--- WRITTEN REQUEST ---
Please retype every line of the material below without changes, leaving the pictures out of your answer.

A run of records:
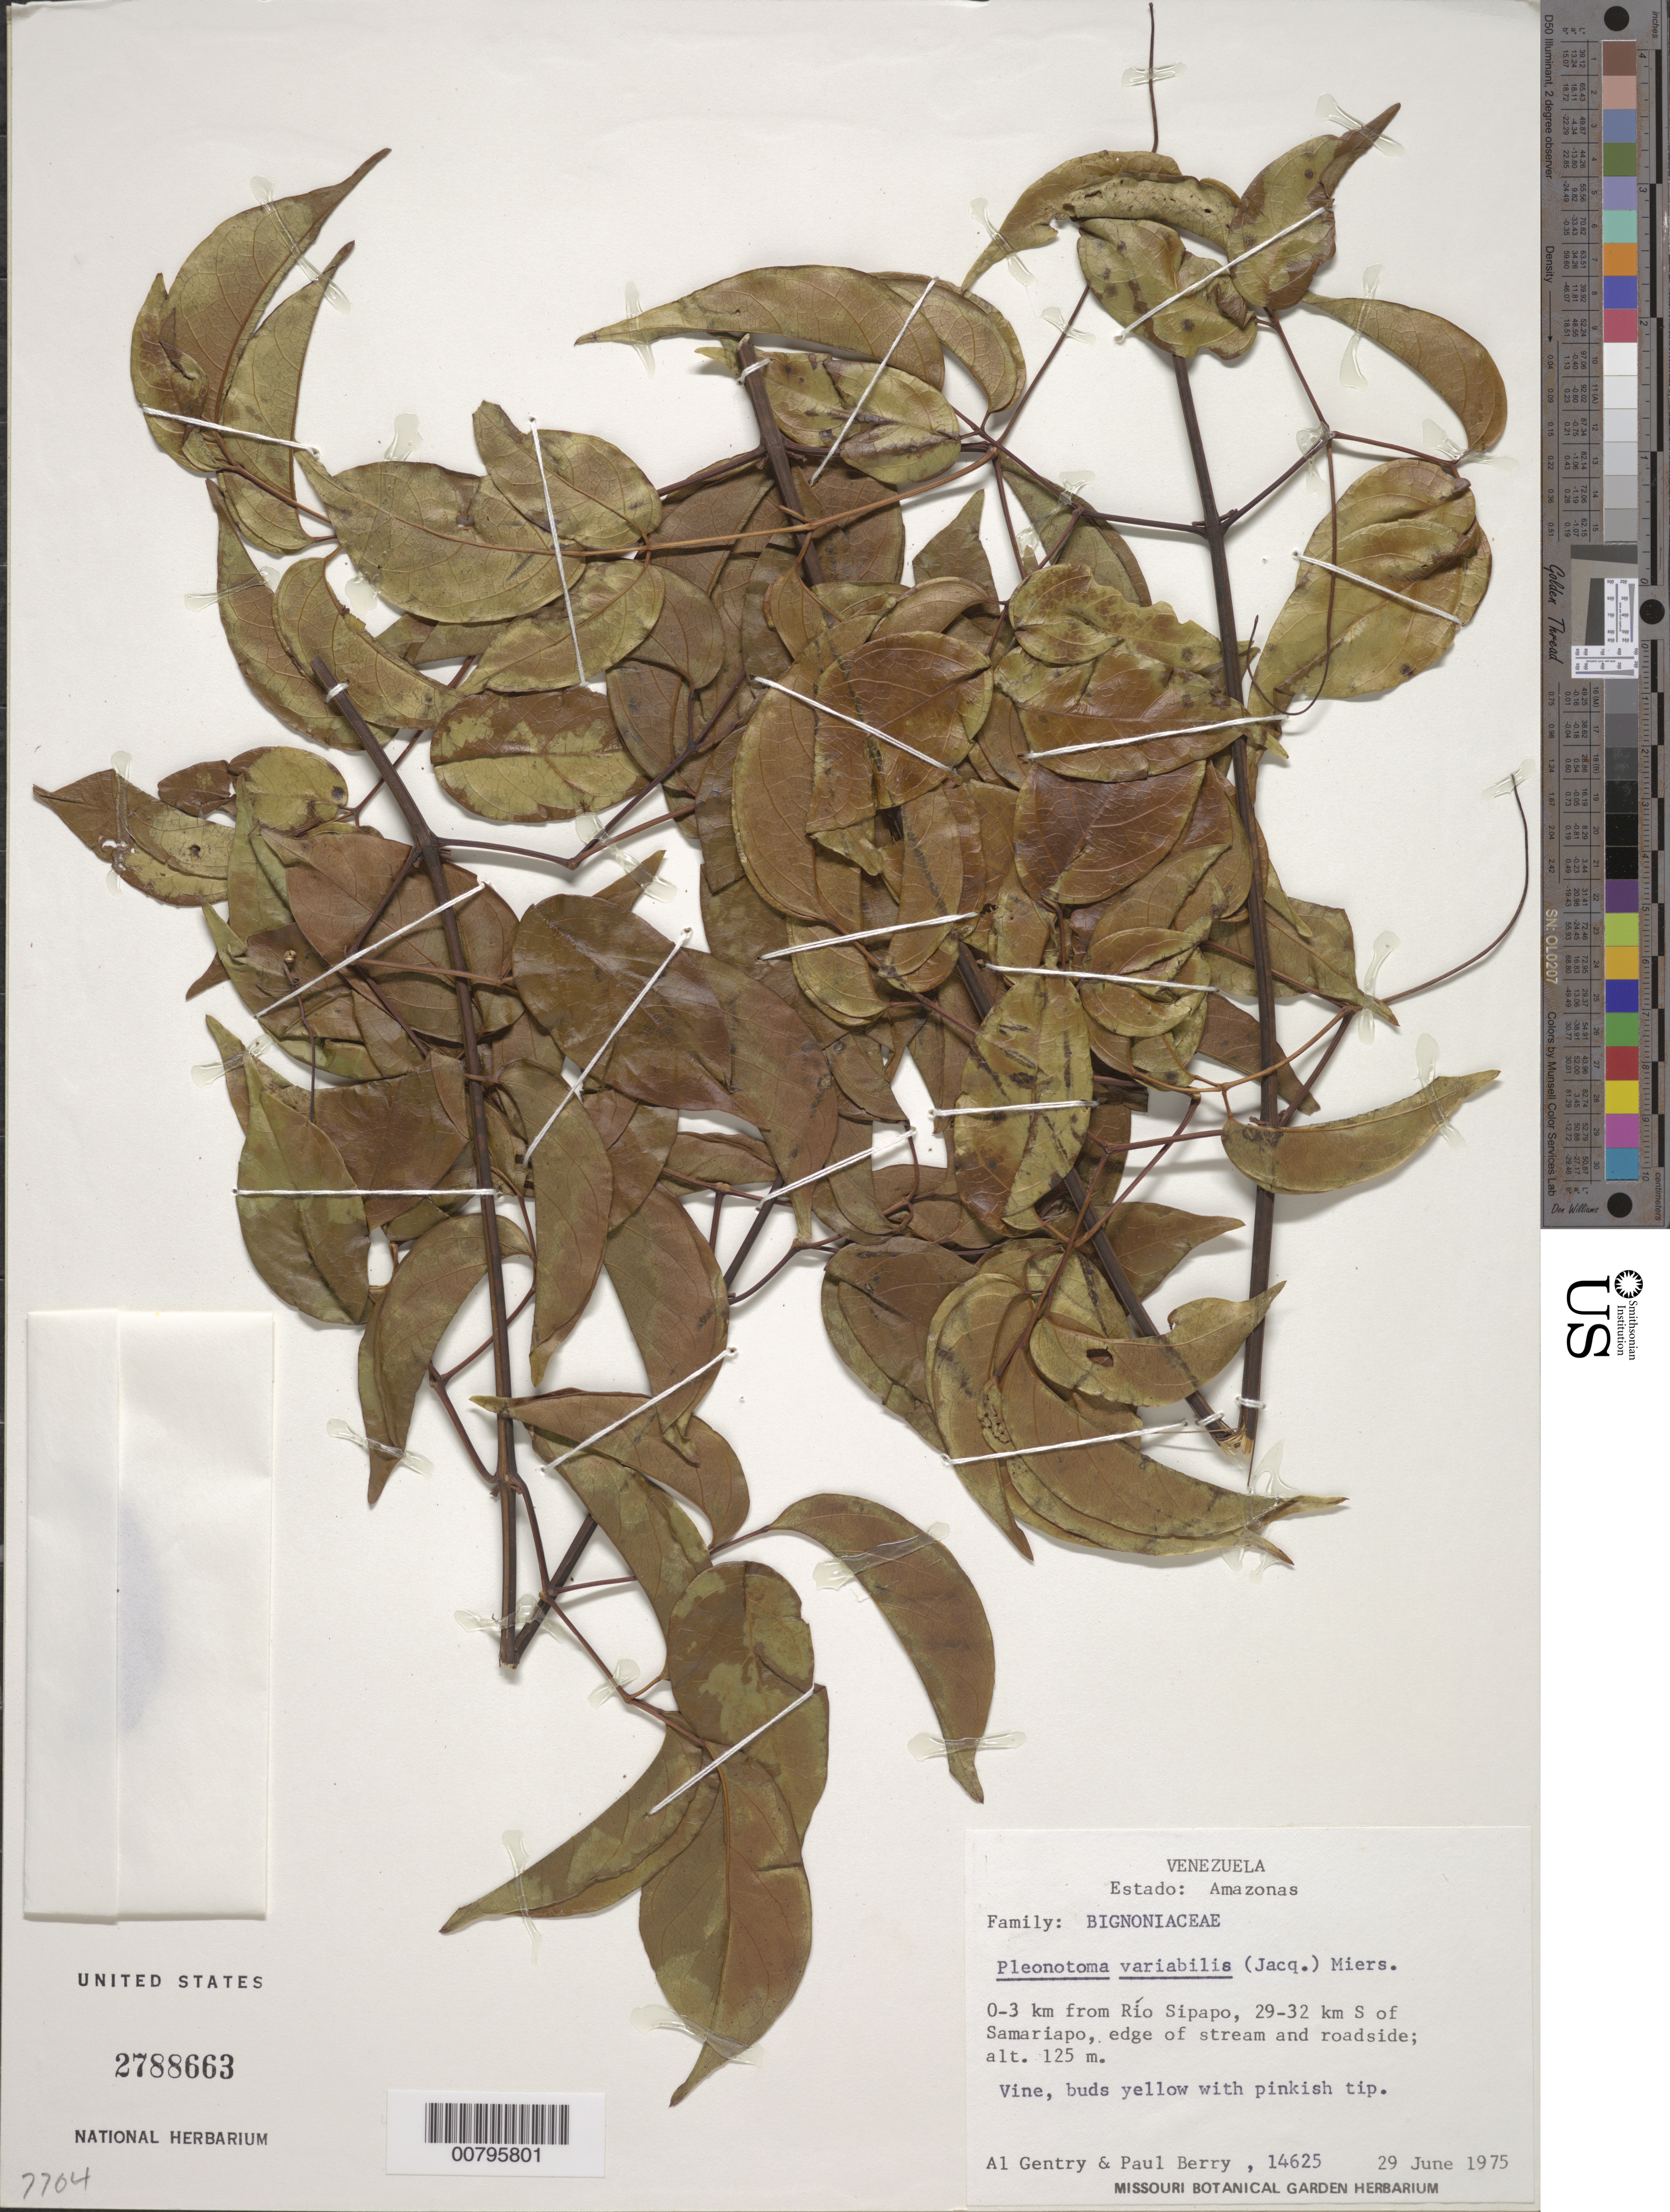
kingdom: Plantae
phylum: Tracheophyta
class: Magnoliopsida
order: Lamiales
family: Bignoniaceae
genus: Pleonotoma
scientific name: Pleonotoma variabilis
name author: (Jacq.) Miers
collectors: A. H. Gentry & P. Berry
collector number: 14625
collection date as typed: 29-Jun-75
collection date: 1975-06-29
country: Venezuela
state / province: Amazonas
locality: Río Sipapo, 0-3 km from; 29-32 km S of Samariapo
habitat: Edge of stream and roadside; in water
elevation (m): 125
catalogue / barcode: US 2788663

--- ANSWER TO THE TASK ---
kingdom: Plantae
phylum: Tracheophyta
class: Magnoliopsida
order: Lamiales
family: Bignoniaceae
genus: Pleonotoma
scientific name: Pleonotoma variabilis
name author: (Jacq.) Miers
collectors: A. H. Gentry & P. Berry
collector number: 14625
collection date as typed: 29-Jun-75
collection date: 1975-06-29
country: Venezuela
state / province: Amazonas
locality: Río Sipapo, 0-3 km from; 29-32 km S of Samariapo
habitat: Edge of stream and roadside; in water
elevation (m): 125
catalogue / barcode: US 2788663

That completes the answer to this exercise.